Collected data:
--- START ---
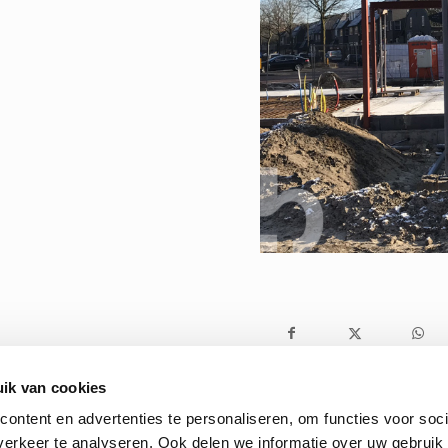
ik van cookies
ontent en advertenties te personaliseren, om functies voor soci
erkeer te analyseren. Ook delen we informatie over uw gebruik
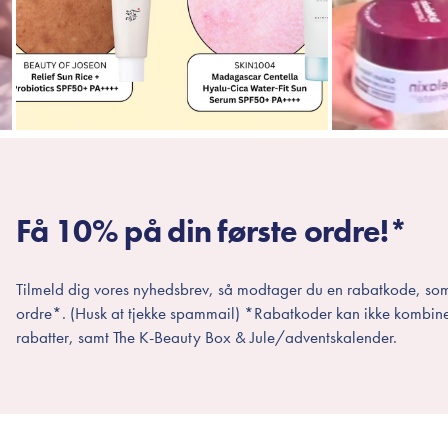
Få 10% på din første ordre!*
Tilmeld dig vores nyhedsbrev, så modtager du en rabatkode, som
ordre*. (Husk at tjekke spammail) *Rabatkoder kan ikke kombin
rabatter, samt The K-Beauty Box & Jule/adventskalender.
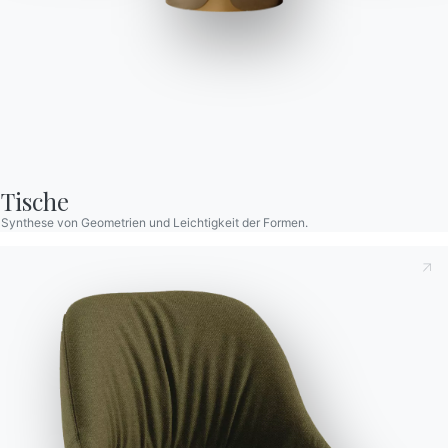
Nata
Ergonomischer oder nicht ergonomischer Stuhl mit flexibler
Rückenlehne, in zwei Versionen mit lackiertem Stahlgestell und
Tische
gepolsterter Schale mit Bezug oder mit vollständig
Synthese von Geometrien und Leichtigkeit der Formen.
gepolstertem Stahlgestell mit ökologischem Leder, Premium-
Öko-Leder, tessuto Nordic, Pure Virgin Wool, Samt und
Premium-Leder bezogen. Auch in der Version mit gesteppter
Rückenlehne erhältlich (nur bei wasserdichten Nubuk-,
Ökologieleder- und Premium-Lederbezügen).
Versionen
Stahlgestell
Dies zur Kenntnis nehmend
Datenschutzbestimmungen
,
gemäß Art. 13 der Verordnung (EU) 2016/679 erkläre ich,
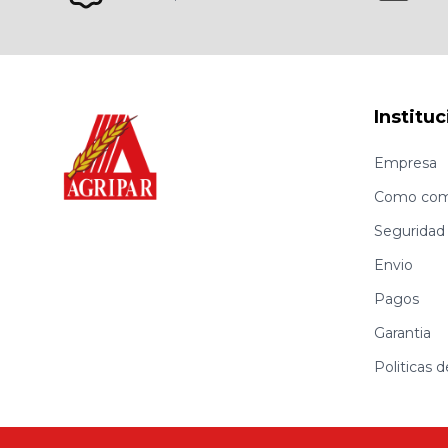
Instituc
Empresa
Como com
Seguridad
Envio
Pagos
Garantia
Politicas 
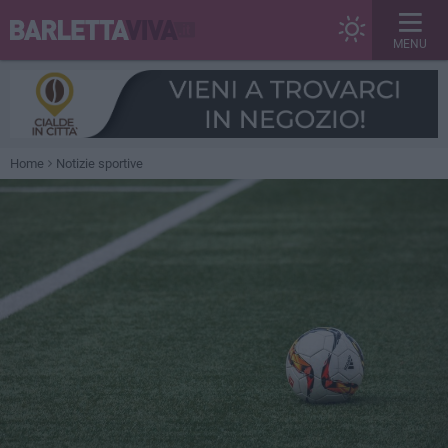
MENU
Home
Notizie sportive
--- END ---
● **Activity**: State how many lines of the data above contain the word "Versionen", and include nothing other than that number.

● **Solved problem**: 2